The main lawmaking body, the Legislative Yuan (LY), was originally elected in the late 1940s in parallel with the National Assembly. The first LY had 773 seats and was viewed as a "rubber stamp" institution. The second LY was not elected until 1992. The third LY, elected in 1995, had 157 members serving 3-year terms, while the fourth LY, elected in 1998, was enlarged to 225 members. The LY has greatly enhanced its standing in relation to the Executive Yuan and has established itself as a major player on the central level. With increasing strength, size, and complexity, the LY now mirrors Taiwan's recently liberalized political system. In the 1992 and 1995 elections, the main opposition party--the Democratic Progressive Party (DPP)--challenged the half-century of Kuomintang (KMT) dominance of the Legislature. In both elections, the DPP won a significant share of the LY seats, leaving only half of the LY seats in the hands of the KMT.

In 2001, the DPP won a plurality of LY seats--88 to the KMT's 66, the People First Party's 45, the Taiwan Solidarity Union's 13, and 13 won by other parties and independents. In the December 2004 LY election, the Pan-Blue coalition won a slender majority of 114 of the 225 seats compared to the Pan-Green coalition's 101. The LY was halved in size from 225 to 113 seats by constitutional amendments in 2005. In the January 2008 LY election, the first to be held under this new structure, the KMT won an absolute majority of 81 seats to the DPP's 27 seats, with the remaining five seats going to independent and small party candidates.

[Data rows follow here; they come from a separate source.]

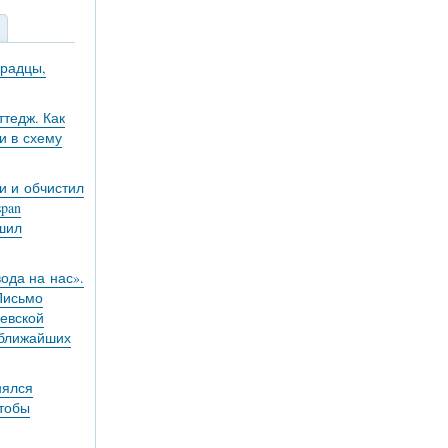
градцы,
тедж. Как
и в схему
и и обчистил
pan
ешил
вода на нас».
 Письмо
евской
 ближайших
нялся
чтобы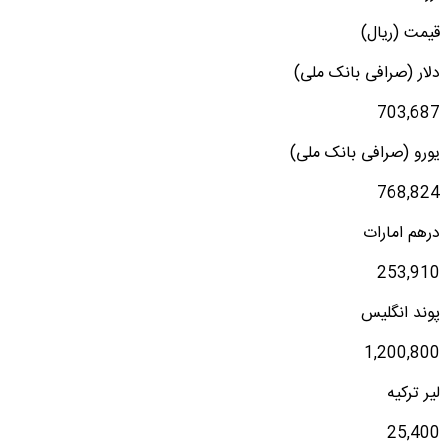
قیمت (ریال)
دلار (صرافی بانک ملی)
703,687
یورو (صرافی بانک ملی)
768,824
درهم امارات
253,910
پوند انگلیس
1,200,800
لیر ترکیه
25,400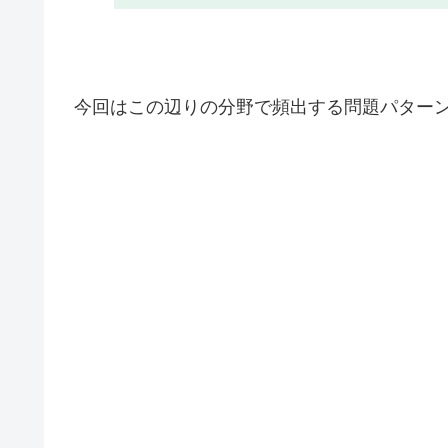
今回はこの辺りの分野で頻出する問題パターンを解説しよ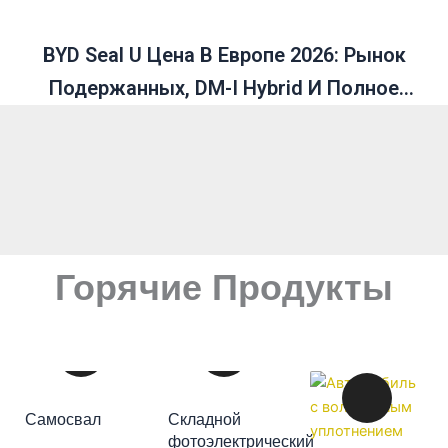
BYD Seal U Цена В Европе 2026: Рынок
Подержанных, DM-I Hybrid И Полное
Руководство
Горячие Продукты
ДОБАВИТЬ В
Самосвал
Складной
КОРЗИНУ
фотоэлектрический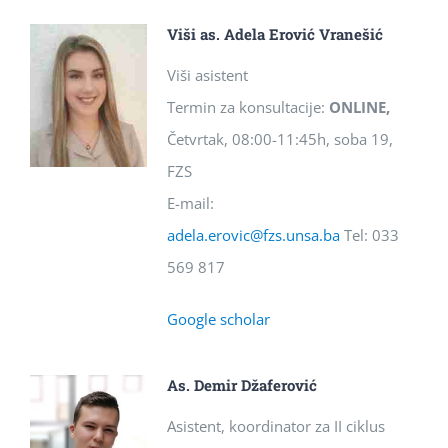
Viši as. Adela Erović Vranešić
Viši asistent
Termin za konsultacije:
ONLINE,
Četvrtak, 08:00-11:45h, soba 19,
FZS
E-mail:
adela.erovic@fzs.unsa.ba
Tel: 033
569 817
Google scholar
As. Demir Džaferović
Asistent, koordinator za II ciklus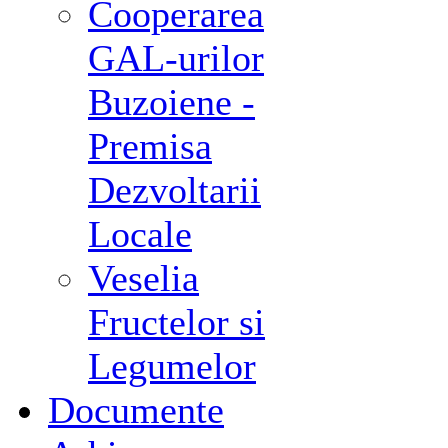
Cooperarea
GAL-urilor
Buzoiene -
Premisa
Dezvoltarii
Locale
Veselia
Fructelor si
Legumelor
Documente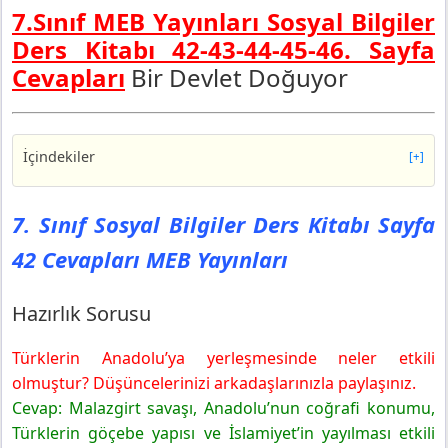
7.Sınıf MEB Yayınları Sosyal Bilgiler
Ders Kitabı 42-43-44-45-46. Sayfa
Cevapları
Bir Devlet Doğuyor
İçindekiler
[+]
7. Sınıf Sosyal Bilgiler Ders Kitabı Sayfa 42 Cevapları
MEB Yayınları
7. Sınıf Sosyal Bilgiler Ders Kitabı Sayfa
Hazırlık Sorusu
42 Cevapları MEB Yayınları
7. Sınıf Sosyal Bilgiler Ders Kitabı Sayfa 43 Cevapları
MEB Yayınları
Sıra Sizde
Hazırlık Sorusu
7. Sınıf Sosyal Bilgiler Ders Kitabı Sayfa 44 Cevapları
MEB Yayınları
Türklerin Anadolu’ya yerleşmesinde neler etkili
1.etkinlik
olmuştur? Düşüncelerinizi arkadaşlarınızla paylaşınız.
7. Sınıf Sosyal Bilgiler Ders Kitabı Sayfa 45 Cevapları
Cevap: Malazgirt savaşı, Anadolu’nun coğrafi konumu,
MEB Yayınları
Türklerin göçebe yapısı ve İslamiyet’in yayılması etkili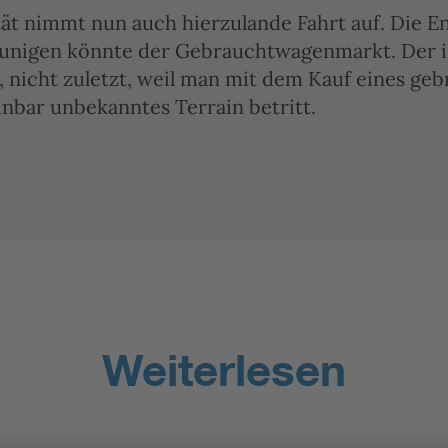
tät nimmt nun auch hierzulande Fahrt auf. Die E
eunigen könnte der Gebrauchtwagenmarkt. Der i
, nicht zuletzt, weil man mit dem Kauf eines ge
inbar unbekanntes Terrain betritt.
Weiterlesen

In 1994, when the National Assembly voted to allow direct popular election of the President, the LY passed legislation allowing for the direct election of the Governor of Taiwan Province and the mayors of Taipei and Kaohsiung Special Municipalities. These elections were first held in December 1994. In a move to streamline administration, the position of elected Governor was abolished at the end of 1998, and most other elements of the Taiwan Provincial Government have been eliminated.

The Control Yuan (CY) monitors the efficiency of public service and investigates instances of corruption. The 29 Control Yuan members are appointed by the President and approved by the Legislative Yuan; they serve 6-year terms. In recent years, the Control Yuan has become more activist, and it has conducted several major investigations and impeachments. From January 2005 to August 2008 the Control Yuan was inactive because the Pan-Blue dominated LY has refused to approve the new slate of CY members proposed by President Chen. The new Control Yuan members appointed by President Ma took office on August 1, 2008.

The Judicial Yuan (JY) administers Taiwan's court system. It includes a 15-member Council of Grand Justices (COGJ) that interprets the constitution. Grand Justices are appointed by the President, with the consent of the National Assembly, to 8-year terms.

The Examination Yuan (EY) functions as a civil service commission and includes two ministries: the Ministry of Examination, which recruits officials through competitive examination, and the Ministry of Personnel, which manages the civil service. The President appoints the President and members of the Examination Yuan.